▶ **REQUIRED ACTION A**: In the Mervin Matthew profile, which team is listed for 2014?
▶ **REQUIRED ACTION B**: Write the next part of the Mervin Matthew profile, starting after its final line.

▶ **PASSAGE SHOWN**:

= Beginning of Section =

Mervin Matthew

Personal information
- Born: 23 September 1985 (age 40) Dominica
- Batting: Right-handed
- Bowling: Right-arm fast-medium
- Role: Bowler

Domestic team information
- 2005/06–2016/17: Windward Islands
- 2006–2007/08: Dominica
- 2014: St Lucia Zouks
- 2017/18: Leeward Islands

Career statistics
| Competition | FC | LA | T20 |
| Matches | 47 | 38 | 17 |
| Runs scored | 811 | 200 | 70 |
| Batting average | 14.48 | 9.52 | 7.77 |
| 100s/50s | 0/1 | 0/0 | 0/0 |
| Top score | 73 | 31* | 27* |
| Balls bowled | 6,711 | 1,599 | 330 |
| Wickets | 121 | 51 | 17 |
| Bowling average | 20.38 | 22.88 | 24.23 |
| 5 wickets in innings | 4 | 0 | 0 |
| 10 wickets in match | 0 | 0 | 0 |
| Best bowling | 6/81 | 4/38 | 3/15 |
| Catches/stumpings | 24/– | 8/– | 2/– |
- Source: ESPNcricinfo, 17 April 2023

= Mervin Matthew =

West Indian cricketer (born 1985)

= End of Section =

▶ **INPUT DATA**:
= Beginning of Section =

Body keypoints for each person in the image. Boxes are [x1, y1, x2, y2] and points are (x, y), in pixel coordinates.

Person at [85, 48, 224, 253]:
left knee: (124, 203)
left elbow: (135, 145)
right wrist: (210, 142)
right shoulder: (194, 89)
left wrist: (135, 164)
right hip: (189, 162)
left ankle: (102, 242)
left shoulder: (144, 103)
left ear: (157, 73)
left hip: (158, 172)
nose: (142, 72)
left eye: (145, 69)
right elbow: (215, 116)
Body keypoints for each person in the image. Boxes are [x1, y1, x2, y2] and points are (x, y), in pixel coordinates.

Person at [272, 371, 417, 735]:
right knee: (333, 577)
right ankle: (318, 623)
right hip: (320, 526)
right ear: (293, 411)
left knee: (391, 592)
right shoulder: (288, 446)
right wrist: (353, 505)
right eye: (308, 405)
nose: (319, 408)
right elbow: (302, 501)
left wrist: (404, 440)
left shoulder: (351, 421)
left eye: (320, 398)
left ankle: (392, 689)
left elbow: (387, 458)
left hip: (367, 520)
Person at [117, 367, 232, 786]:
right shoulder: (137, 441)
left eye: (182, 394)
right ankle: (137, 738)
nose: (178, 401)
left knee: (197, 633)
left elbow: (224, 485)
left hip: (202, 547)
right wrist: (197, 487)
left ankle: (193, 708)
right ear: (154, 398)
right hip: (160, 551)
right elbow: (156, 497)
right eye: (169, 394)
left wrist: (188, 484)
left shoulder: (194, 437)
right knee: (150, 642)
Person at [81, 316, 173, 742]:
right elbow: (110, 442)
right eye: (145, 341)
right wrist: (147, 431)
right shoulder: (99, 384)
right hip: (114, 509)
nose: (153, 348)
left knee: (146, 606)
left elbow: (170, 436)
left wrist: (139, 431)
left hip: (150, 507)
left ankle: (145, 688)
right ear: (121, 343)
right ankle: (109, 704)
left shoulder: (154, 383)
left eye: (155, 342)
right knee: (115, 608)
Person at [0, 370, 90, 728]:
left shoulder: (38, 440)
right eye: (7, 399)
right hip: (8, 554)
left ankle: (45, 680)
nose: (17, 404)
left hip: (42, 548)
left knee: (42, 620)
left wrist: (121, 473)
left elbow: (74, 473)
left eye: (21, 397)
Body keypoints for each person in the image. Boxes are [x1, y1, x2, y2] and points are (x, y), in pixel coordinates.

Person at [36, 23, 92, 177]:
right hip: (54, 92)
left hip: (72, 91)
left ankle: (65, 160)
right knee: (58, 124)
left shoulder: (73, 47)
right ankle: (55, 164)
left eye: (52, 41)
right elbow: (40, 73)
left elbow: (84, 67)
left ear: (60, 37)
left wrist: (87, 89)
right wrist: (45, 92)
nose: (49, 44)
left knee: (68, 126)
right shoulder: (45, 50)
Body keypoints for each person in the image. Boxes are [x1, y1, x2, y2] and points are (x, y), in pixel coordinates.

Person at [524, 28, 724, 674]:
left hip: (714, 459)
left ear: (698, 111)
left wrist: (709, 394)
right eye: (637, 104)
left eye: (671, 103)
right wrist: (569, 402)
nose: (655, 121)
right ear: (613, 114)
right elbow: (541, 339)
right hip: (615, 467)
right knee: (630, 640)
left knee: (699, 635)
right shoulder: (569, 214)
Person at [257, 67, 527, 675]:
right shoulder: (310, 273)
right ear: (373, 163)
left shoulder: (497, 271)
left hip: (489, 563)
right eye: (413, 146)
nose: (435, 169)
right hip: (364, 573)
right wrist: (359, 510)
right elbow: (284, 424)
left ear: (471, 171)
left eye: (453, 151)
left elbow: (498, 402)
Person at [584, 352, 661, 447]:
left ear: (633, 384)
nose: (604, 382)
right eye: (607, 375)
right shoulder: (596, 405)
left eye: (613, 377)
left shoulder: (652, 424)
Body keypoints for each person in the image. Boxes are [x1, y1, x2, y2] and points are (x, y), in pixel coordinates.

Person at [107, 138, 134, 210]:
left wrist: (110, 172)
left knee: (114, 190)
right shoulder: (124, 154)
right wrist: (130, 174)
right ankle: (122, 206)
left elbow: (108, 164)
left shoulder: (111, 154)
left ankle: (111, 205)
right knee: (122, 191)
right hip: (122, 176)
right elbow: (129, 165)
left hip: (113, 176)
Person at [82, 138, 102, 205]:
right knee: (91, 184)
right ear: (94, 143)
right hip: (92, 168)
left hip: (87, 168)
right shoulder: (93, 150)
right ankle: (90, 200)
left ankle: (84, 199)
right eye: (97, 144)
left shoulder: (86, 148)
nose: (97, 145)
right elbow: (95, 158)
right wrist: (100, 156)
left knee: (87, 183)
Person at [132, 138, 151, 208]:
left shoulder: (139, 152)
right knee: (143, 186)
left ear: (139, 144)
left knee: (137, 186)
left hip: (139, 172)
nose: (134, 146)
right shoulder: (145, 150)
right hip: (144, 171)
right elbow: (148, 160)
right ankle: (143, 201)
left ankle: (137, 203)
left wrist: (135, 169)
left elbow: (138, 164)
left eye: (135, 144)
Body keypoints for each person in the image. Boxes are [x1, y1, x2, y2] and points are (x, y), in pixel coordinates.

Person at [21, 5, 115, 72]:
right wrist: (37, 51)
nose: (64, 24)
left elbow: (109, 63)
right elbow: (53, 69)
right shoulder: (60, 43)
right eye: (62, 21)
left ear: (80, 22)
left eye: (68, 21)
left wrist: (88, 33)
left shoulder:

= End of Section =

▶ **WRITTEN ANSWER A**: St Lucia Zouks

▶ **WRITTEN ANSWER B**:
Mervin Matthew (born 23 September 1985) is a former Dominican cricketer who was a member of the West Indies cricket team that took part in the Under-19 Cricket World Cup in Bangladesh in 2004. He was born in Dominica has played first-class and List A cricket for the Windward Islands and Leeward Islands.